**Source data**
-- -- --
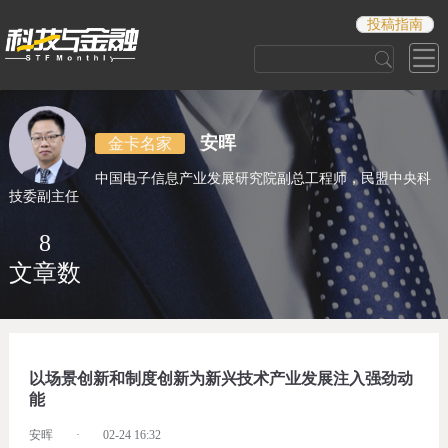
投稿指南
安晖
金卡名家
中国电子信息产业发展研究院副总工程师，民盟中央科
技委副主任
8
文章数
以场景创新和制度创新为新兴技术产业发展注入强劲动
能
安晖
·
02-24 16:32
-- -- --
**Exercise**
Once the pictures are set aside, give every line above again without alteration.

**Response to the exercise**
投稿指南
安晖
金卡名家
中国电子信息产业发展研究院副总工程师，民盟中央科
技委副主任
8
文章数
以场景创新和制度创新为新兴技术产业发展注入强劲动
能
安晖
·
02-24 16:32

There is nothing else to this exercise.